There are two ways xy can be a multiple of 4. First, if either x or y (or both) is a mulitple of 4, it doesn't matter what the other number is: a multiple of 4 times anything is a mulitple of 4. Second, if neither of the numbers are multiples of 4, but both are even (for instance, 2 and 22), the product will be a multiple of 4. We need to find the probability of each of those possibilities.

To find the probability that either x, y, or both is a multiple of 4, it's easiest to find the probability that NEITHER are multiples of 4. The probability that x is NOT a multiple of 4 is 3/4 (1/4 of numbers are multiples of 4), and the probability that y is NOT a multiple of 4 is also 3/4. Thus, the probability that NEITHER is a multiple of 4 is (3/4)(3/4) = 9/16. Thus, the probability that one or both of the numbers is a multiple of 4 is 1 - 9/16 = 7/16.
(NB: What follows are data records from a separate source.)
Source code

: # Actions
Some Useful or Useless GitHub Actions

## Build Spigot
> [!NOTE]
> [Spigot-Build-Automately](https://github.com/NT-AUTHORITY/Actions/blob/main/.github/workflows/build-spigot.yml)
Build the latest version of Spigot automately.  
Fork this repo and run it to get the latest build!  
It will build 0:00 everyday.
That leaves us to solve for the other possibility: that both numbers are even but not multiples of 4. In any sequence of 4 consecutive integers, one of the 4 will be an even number that is not a multiple of 4. Thus, 1/4 of the numbers between 1 and 20 (or 21 and 40) is an even non-multiple of 4. The probability that BOTH numbers have these characteristics is (1/4)(1/4) = 1/16.

The probability that the product is a multiple of 4, then, is the sum of our two probabilities:
7/16 + 1/16 = 8/16 = 1/2, choice (E).